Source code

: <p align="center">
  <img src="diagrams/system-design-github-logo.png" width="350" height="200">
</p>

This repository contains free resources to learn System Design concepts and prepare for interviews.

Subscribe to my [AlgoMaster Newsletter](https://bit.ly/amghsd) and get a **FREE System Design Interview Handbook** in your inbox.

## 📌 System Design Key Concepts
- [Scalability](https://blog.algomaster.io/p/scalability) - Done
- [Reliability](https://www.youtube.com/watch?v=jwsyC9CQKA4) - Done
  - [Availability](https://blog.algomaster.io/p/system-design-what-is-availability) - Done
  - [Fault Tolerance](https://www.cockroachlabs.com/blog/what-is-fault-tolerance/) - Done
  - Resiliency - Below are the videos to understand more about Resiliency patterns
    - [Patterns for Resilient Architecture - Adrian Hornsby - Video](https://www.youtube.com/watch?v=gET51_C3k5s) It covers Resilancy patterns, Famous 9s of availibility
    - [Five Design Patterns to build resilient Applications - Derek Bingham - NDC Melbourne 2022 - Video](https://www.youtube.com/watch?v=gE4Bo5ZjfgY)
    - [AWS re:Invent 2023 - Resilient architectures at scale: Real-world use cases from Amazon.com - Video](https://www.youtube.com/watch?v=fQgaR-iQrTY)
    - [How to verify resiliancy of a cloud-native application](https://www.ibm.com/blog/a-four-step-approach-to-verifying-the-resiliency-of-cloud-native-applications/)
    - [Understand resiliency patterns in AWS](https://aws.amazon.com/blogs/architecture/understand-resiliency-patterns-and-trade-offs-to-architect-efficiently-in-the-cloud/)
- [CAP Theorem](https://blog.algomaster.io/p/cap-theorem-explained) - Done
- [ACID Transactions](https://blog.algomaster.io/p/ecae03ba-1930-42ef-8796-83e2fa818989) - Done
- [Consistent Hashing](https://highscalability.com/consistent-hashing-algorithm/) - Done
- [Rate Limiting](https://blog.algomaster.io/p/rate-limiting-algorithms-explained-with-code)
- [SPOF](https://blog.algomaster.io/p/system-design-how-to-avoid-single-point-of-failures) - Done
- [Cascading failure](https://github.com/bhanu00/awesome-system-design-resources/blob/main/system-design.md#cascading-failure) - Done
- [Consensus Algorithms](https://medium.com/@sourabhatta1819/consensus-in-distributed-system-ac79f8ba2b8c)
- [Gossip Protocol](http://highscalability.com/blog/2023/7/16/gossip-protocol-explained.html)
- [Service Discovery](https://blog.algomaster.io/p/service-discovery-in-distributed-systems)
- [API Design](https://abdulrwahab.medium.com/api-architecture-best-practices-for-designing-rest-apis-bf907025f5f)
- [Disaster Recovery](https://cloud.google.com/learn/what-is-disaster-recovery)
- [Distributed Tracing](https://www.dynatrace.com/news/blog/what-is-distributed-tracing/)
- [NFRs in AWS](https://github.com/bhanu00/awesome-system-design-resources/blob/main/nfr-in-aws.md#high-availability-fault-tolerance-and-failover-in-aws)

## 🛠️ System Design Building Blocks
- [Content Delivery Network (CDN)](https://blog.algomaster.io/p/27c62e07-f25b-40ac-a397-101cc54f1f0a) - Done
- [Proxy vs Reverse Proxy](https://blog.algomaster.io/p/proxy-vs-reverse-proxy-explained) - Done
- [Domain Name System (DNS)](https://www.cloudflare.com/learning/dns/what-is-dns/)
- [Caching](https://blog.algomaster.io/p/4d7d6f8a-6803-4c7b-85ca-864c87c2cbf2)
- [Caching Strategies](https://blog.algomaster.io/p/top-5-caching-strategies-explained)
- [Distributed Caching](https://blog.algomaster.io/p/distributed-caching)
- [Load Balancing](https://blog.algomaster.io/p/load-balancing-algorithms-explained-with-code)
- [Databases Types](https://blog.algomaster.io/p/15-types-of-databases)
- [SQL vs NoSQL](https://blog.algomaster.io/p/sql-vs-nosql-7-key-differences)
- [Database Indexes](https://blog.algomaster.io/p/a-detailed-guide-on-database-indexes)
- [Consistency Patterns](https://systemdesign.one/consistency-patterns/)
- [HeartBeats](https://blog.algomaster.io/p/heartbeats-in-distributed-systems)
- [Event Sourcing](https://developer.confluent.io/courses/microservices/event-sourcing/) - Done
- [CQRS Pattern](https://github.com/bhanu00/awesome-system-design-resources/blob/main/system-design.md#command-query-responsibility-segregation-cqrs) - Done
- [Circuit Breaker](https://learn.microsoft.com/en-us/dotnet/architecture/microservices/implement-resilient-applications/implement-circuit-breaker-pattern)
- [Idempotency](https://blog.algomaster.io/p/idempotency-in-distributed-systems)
=-=-=
THE TASK: Pull out every line in the items above that contains the string "tolerance", and treat uppercase and lowercase letters as different.

RESULT FOR THIS EXERCISE:
  - [Fault Tolerance](https://www.cockroachlabs.com/blog/what-is-fault-tolerance/) - Done
- [NFRs in AWS](https://github.com/bhanu00/awesome-system-design-resources/blob/main/nfr-in-aws.md#high-availability-fault-tolerance-and-failover-in-aws)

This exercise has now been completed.